Inicialmente, o Itamaraty classificou a conduta como assédio sexual. No termo de indiciamento do processo, a pasta afirmou que “o beijo não consentido dentro da repartição configura assédio sexual em ambiente de trabalho” e destacou que Rubem detinha “clara ascendência profissional” sobre a funcionária.

A conclusão mudou no relatório final do processo. A comissão disciplinar entendeu que não houve crime de assédio sexual porque o diplomata não teria agido com a intenção de se aproveitar da ascendência hierárquica. O documento considerou que houve conduta incompatível com a moralidade administrativa, mas não “conduta escandalosa”, hipótese que poderia levar à demissão.

Em dezembro de 2022, Rubem recebeu 40 dias de suspensão. A punição, entretanto, foi convertida em multa porque, segundo o Itamaraty, sua ausência poderia prejudicar o funcionamento da missão brasileira no Haiti.

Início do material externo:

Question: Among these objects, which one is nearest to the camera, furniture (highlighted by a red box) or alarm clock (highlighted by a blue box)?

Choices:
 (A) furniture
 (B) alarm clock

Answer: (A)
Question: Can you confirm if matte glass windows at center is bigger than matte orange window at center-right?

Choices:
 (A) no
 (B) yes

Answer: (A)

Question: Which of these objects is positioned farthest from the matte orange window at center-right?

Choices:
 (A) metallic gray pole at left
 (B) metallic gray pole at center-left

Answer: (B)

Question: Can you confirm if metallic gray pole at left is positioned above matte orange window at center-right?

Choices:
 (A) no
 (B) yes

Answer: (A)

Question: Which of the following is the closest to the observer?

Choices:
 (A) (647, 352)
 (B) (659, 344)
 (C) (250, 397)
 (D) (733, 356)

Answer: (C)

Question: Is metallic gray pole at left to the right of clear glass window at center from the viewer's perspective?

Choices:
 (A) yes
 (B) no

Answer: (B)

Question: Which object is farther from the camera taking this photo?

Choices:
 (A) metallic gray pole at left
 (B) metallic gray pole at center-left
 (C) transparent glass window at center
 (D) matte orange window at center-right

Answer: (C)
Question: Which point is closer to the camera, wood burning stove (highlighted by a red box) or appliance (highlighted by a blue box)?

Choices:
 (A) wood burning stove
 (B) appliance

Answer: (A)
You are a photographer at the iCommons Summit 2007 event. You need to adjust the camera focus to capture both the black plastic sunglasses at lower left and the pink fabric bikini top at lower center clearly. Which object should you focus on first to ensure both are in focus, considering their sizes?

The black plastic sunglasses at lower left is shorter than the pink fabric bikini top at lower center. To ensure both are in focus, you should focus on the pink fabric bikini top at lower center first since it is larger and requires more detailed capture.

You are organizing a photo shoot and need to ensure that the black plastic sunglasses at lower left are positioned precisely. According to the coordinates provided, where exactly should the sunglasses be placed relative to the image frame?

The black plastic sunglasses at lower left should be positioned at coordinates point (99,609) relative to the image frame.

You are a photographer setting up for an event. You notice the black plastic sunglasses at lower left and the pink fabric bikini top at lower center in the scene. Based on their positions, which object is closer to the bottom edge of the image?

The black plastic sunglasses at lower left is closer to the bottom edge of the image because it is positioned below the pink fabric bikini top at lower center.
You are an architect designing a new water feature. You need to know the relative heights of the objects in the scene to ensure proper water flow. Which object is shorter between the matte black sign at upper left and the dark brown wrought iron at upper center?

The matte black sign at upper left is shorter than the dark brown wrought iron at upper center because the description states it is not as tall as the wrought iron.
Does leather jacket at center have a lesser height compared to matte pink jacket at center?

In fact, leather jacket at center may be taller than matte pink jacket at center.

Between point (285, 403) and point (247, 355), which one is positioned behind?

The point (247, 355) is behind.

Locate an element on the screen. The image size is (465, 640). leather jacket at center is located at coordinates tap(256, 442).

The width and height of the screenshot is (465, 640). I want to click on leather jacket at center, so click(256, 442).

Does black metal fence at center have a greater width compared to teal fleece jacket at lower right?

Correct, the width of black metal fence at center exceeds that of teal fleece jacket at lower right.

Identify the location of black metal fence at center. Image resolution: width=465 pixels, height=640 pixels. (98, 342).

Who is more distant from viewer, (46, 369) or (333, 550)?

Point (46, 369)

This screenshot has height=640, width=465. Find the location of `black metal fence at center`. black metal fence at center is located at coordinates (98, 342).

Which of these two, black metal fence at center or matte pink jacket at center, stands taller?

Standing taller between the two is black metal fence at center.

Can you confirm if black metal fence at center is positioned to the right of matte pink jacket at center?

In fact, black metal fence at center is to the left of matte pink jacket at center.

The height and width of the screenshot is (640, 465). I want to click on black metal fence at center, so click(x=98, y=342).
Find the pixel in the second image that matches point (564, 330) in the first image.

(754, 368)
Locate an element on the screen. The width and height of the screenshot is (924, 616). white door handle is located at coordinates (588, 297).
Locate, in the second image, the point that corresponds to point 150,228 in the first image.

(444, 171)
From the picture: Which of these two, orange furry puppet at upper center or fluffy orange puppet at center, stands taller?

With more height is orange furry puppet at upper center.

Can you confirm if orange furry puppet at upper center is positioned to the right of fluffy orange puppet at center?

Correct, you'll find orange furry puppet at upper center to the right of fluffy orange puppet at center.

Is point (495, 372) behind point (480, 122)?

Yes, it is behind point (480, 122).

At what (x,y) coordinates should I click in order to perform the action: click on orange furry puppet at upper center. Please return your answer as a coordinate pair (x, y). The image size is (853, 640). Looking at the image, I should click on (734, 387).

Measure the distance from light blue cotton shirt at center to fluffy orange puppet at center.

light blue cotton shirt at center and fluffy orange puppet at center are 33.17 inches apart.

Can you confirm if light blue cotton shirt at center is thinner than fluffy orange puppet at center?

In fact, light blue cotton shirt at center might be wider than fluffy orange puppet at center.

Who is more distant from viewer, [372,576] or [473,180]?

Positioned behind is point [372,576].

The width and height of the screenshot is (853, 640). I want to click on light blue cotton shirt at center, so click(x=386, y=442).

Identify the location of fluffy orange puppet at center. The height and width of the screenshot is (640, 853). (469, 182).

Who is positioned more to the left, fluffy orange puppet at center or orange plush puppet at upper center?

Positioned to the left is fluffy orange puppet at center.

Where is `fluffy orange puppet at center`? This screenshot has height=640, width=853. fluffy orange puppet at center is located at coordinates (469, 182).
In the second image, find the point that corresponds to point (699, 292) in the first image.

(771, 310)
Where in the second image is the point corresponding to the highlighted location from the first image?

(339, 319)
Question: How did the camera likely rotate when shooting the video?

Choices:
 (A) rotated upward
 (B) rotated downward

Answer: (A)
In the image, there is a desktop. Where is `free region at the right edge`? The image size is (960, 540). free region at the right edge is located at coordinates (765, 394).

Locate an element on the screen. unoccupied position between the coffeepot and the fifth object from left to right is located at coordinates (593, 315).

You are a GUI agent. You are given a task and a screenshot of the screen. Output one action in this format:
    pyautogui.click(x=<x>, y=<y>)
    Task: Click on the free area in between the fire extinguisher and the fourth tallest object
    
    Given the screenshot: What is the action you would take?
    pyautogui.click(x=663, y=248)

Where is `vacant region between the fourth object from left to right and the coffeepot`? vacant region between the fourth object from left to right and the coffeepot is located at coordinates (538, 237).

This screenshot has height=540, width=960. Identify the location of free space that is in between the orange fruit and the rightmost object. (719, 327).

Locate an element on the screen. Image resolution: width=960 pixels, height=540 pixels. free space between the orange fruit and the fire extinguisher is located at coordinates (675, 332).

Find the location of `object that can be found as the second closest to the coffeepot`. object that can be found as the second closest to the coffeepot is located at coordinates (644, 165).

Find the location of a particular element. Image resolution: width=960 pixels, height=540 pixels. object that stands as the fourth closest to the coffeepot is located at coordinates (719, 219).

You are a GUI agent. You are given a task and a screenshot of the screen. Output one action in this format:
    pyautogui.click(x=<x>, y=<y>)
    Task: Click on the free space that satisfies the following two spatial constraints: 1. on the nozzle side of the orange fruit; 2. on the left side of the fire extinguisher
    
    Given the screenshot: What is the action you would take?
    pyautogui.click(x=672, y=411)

Apesar do episódio, a carreira do diplomata continuou. Depois de deixar o Cairo, ele trabalhou na Embaixada do Brasil em Porto Príncipe e posteriormente foi transferido para Berna, na Suíça. Nas duas missões, ocupou funções de chefia.

Rubem Mendes de Oliveira ganha R$ 100 mil mensais, somando salário e verbas indenizatórias.

Itamaraty não comenta honraria dada a diplomata acusado de assédio sexual

Procurado, o Itamaraty não quis se manifestar sobre a admissão de Rubem Mendes de Oliveira no grau de comendador da Ordem de Rio Branco.

À época das reportagens publicadas pela coluna, o Ministério das Relações Exteriores informou que “o servidor foi responsabilizado e devidamente penalizado por suas condutas”.